The case has been again tried in the circuit court, and the trial resulted in a verdict for plaintiff for $2,500....

On the last trial the jury found a special verdict, as follows: (1) Had the plaintiff during the month of January, 1889, received an injury just above the knee, which became inflamed, and produced pus? Answer. Yes. (2) Had such injury on the 20th day of February, 1889, nearly healed at the point of the injury? A. Yes. (3) Was the plaintiff, before said 20th of February, lame, as the result of such injury?
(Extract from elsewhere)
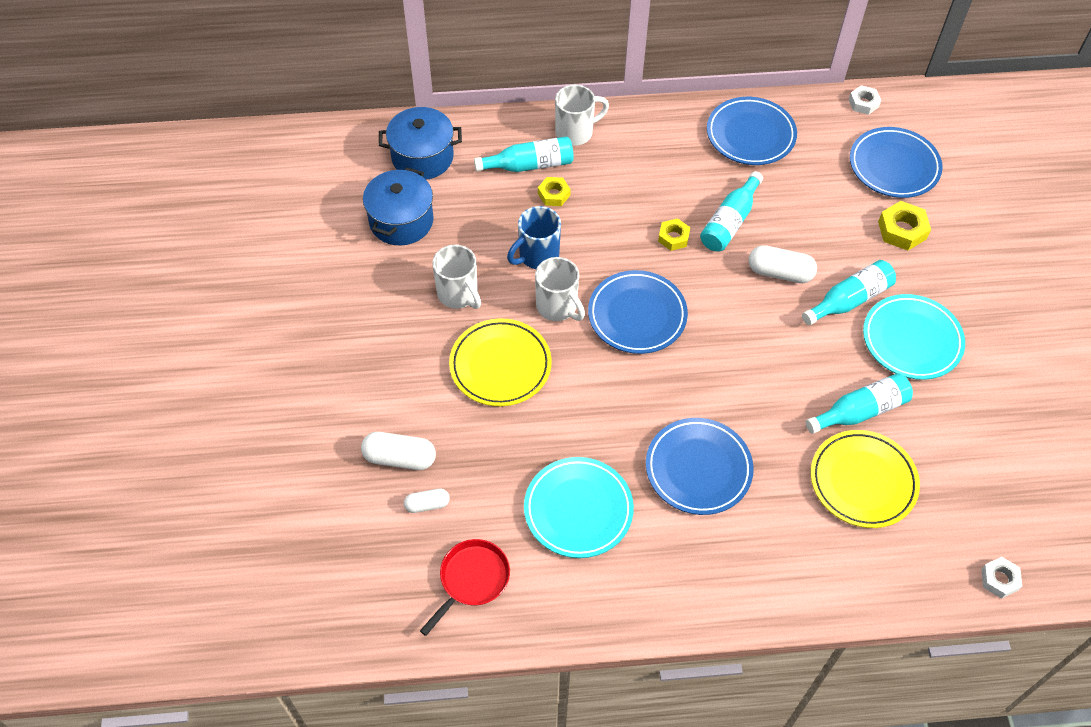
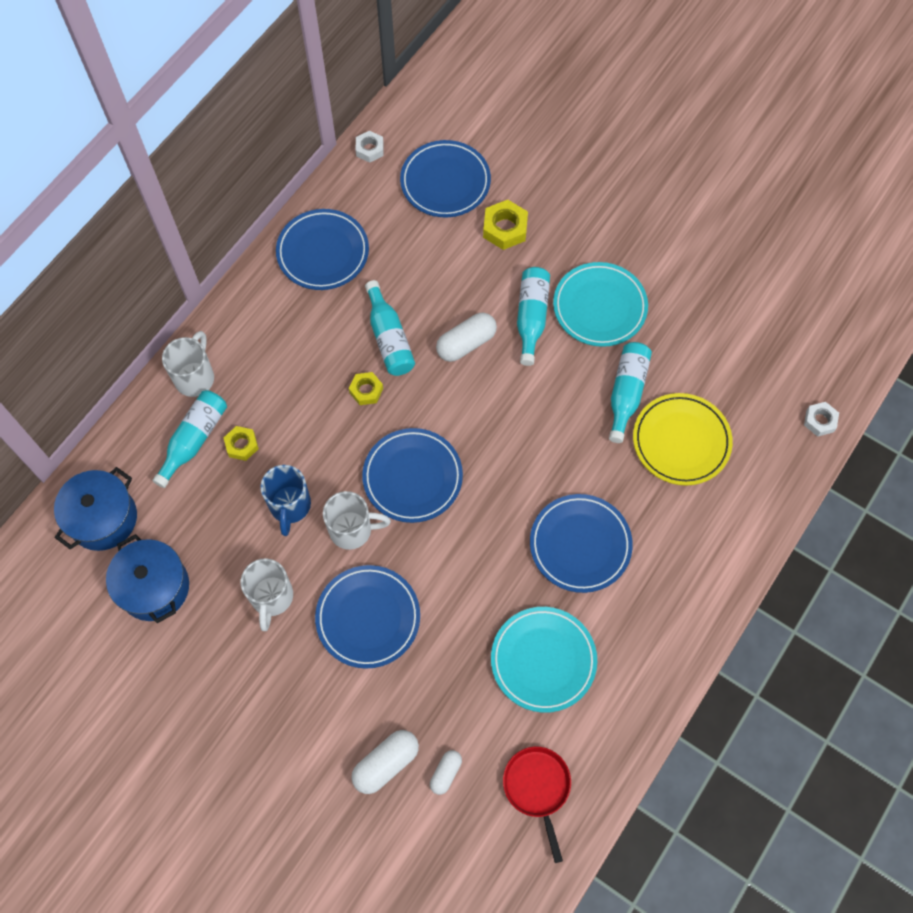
camera: 50 degrees left, 10 degrees up
(458, 294) = (271, 598): white mug -> white mug turned 90 degrees clockwise
(500, 365) = (368, 618): yellow plate -> blue plate

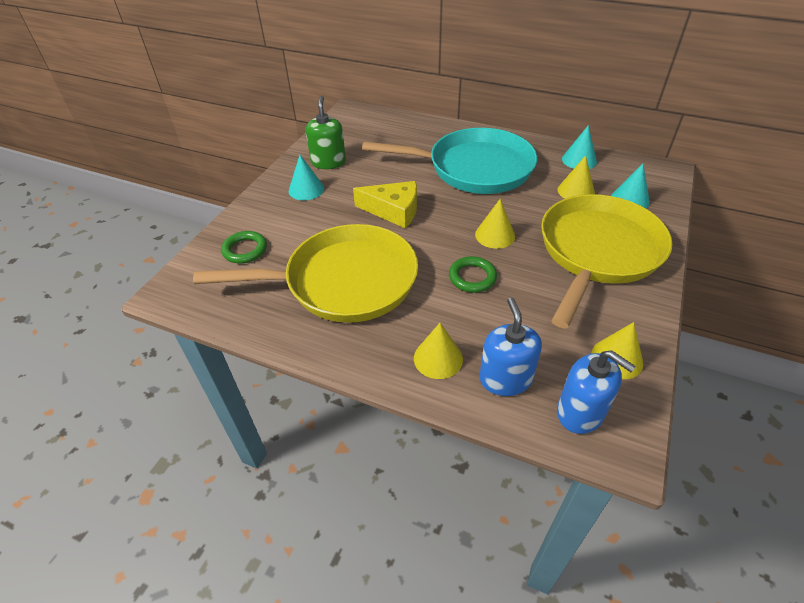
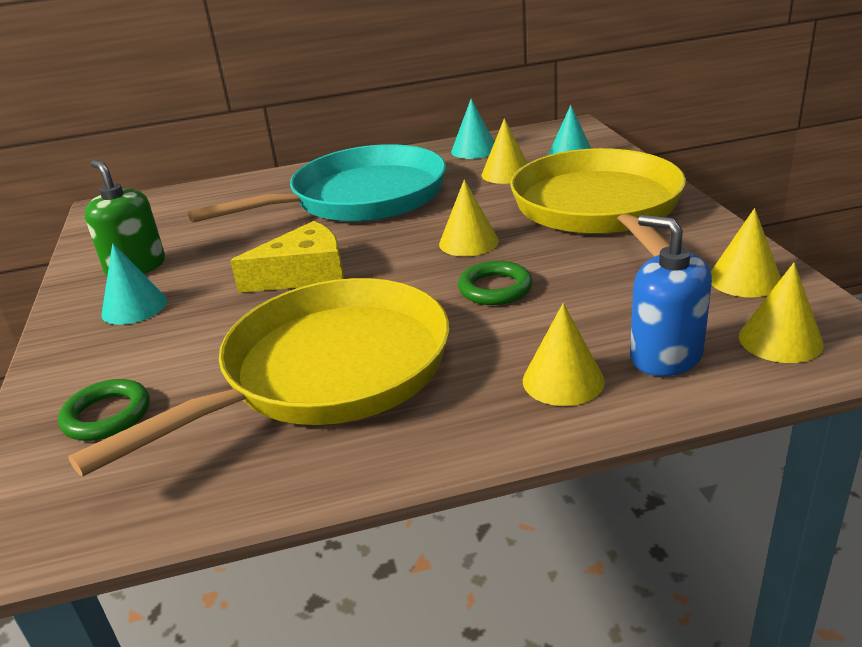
camera: 35 degrees left, 15 degrees down
(580, 412) = (780, 340): blue soap dispenser -> yellow cone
A. No. (4) Had the tibia in the plaintiffs right leg become inflamed or diseased to some extent before he received the blow or kick from the defendant? A. No. (5) What was the exciting cause of the injury to the plaintiffs leg? A. Kick. (6) Did the defendant, in touching the plaintiff with his foot, intend to do him any harm? A. No. (7) At what sum do you assess the damages of the plaintiff? A. $2,500.

The defendant moved for judgment in his favor on the verdict, and also for a new trial. The plaintiff moved for judgment on the verdict in his favor. The motions of defendant were overruled, and that of the plaintiff granted. Thereupon judgment for plaintiff for $2,500 damages and costs of suit was duly entered. The defendant appeals from the judgment.